● RECORDS SHOWN
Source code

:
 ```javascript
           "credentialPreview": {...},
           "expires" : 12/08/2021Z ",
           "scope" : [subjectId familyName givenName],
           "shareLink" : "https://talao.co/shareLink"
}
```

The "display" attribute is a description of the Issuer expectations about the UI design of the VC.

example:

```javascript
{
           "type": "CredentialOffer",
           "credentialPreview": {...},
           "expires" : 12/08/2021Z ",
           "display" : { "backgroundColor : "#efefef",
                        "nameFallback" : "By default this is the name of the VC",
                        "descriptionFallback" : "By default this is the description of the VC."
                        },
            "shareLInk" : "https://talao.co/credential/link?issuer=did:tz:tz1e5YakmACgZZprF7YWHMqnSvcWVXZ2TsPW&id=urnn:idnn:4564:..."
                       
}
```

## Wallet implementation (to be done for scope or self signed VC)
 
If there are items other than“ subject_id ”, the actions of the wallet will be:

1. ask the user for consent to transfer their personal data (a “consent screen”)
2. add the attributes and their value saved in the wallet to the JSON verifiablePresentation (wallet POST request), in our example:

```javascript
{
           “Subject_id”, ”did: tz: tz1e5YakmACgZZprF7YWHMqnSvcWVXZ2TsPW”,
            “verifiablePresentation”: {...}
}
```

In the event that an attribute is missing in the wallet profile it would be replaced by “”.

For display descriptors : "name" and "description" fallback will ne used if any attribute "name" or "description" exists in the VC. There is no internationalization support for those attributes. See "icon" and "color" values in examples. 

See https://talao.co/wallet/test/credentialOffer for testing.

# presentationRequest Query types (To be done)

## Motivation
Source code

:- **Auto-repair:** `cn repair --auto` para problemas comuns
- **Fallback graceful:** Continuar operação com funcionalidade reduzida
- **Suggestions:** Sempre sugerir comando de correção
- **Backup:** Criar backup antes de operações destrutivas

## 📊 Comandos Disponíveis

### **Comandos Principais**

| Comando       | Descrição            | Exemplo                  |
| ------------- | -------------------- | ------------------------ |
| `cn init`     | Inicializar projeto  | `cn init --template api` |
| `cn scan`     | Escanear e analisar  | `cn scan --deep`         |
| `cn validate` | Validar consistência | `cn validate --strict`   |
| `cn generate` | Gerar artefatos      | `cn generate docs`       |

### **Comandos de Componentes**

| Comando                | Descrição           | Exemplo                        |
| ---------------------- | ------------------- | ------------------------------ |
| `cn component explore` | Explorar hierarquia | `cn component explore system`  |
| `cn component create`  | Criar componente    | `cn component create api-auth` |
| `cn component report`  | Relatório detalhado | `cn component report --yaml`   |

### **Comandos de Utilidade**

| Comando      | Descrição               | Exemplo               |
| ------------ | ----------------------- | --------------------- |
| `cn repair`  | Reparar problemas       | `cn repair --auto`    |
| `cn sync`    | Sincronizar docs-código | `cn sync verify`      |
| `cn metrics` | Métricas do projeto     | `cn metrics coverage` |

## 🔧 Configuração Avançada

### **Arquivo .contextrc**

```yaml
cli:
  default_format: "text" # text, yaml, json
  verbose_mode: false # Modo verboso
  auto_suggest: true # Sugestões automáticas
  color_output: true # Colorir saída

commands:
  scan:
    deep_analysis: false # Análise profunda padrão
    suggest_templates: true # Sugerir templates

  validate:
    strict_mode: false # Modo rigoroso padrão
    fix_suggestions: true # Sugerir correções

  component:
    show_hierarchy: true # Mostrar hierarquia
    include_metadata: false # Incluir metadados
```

● TASK GOAL
Give every part of the material again, exactly as written.

● EXERCISE SOLUTION
Source code

:
 ```javascript
           "credentialPreview": {...},
           "expires" : 12/08/2021Z ",
           "scope" : [subjectId familyName givenName],
           "shareLink" : "https://talao.co/shareLink"
}
```

The "display" attribute is a description of the Issuer expectations about the UI design of the VC.

example:

```javascript
{
           "type": "CredentialOffer",
           "credentialPreview": {...},
           "expires" : 12/08/2021Z ",
           "display" : { "backgroundColor : "#efefef",
                        "nameFallback" : "By default this is the name of the VC",
                        "descriptionFallback" : "By default this is the description of the VC."
                        },
            "shareLInk" : "https://talao.co/credential/link?issuer=did:tz:tz1e5YakmACgZZprF7YWHMqnSvcWVXZ2TsPW&id=urnn:idnn:4564:..."
                       
}
```

## Wallet implementation (to be done for scope or self signed VC)
 
If there are items other than“ subject_id ”, the actions of the wallet will be:

1. ask the user for consent to transfer their personal data (a “consent screen”)
2. add the attributes and their value saved in the wallet to the JSON verifiablePresentation (wallet POST request), in our example:

```javascript
{
           “Subject_id”, ”did: tz: tz1e5YakmACgZZprF7YWHMqnSvcWVXZ2TsPW”,
            “verifiablePresentation”: {...}
}
```

In the event that an attribute is missing in the wallet profile it would be replaced by “”.

For display descriptors : "name" and "description" fallback will ne used if any attribute "name" or "description" exists in the VC. There is no internationalization support for those attributes. See "icon" and "color" values in examples. 

See https://talao.co/wallet/test/credentialOffer for testing.

# presentationRequest Query types (To be done)

## Motivation
Source code

:- **Auto-repair:** `cn repair --auto` para problemas comuns
- **Fallback graceful:** Continuar operação com funcionalidade reduzida
- **Suggestions:** Sempre sugerir comando de correção
- **Backup:** Criar backup antes de operações destrutivas

## 📊 Comandos Disponíveis

### **Comandos Principais**

| Comando       | Descrição            | Exemplo                  |
| ------------- | -------------------- | ------------------------ |
| `cn init`     | Inicializar projeto  | `cn init --template api` |
| `cn scan`     | Escanear e analisar  | `cn scan --deep`         |
| `cn validate` | Validar consistência | `cn validate --strict`   |
| `cn generate` | Gerar artefatos      | `cn generate docs`       |

### **Comandos de Componentes**

| Comando                | Descrição           | Exemplo                        |
| ---------------------- | ------------------- | ------------------------------ |
| `cn component explore` | Explorar hierarquia | `cn component explore system`  |
| `cn component create`  | Criar componente    | `cn component create api-auth` |
| `cn component report`  | Relatório detalhado | `cn component report --yaml`   |

### **Comandos de Utilidade**

| Comando      | Descrição               | Exemplo               |
| ------------ | ----------------------- | --------------------- |
| `cn repair`  | Reparar problemas       | `cn repair --auto`    |
| `cn sync`    | Sincronizar docs-código | `cn sync verify`      |
| `cn metrics` | Métricas do projeto     | `cn metrics coverage` |

## 🔧 Configuração Avançada

### **Arquivo .contextrc**

```yaml
cli:
  default_format: "text" # text, yaml, json
  verbose_mode: false # Modo verboso
  auto_suggest: true # Sugestões automáticas
  color_output: true # Colorir saída

commands:
  scan:
    deep_analysis: false # Análise profunda padrão
    suggest_templates: true # Sugerir templates

  validate:
    strict_mode: false # Modo rigoroso padrão
    fix_suggestions: true # Sugerir correções

  component:
    show_hierarchy: true # Mostrar hierarquia
    include_metadata: false # Incluir metadados
```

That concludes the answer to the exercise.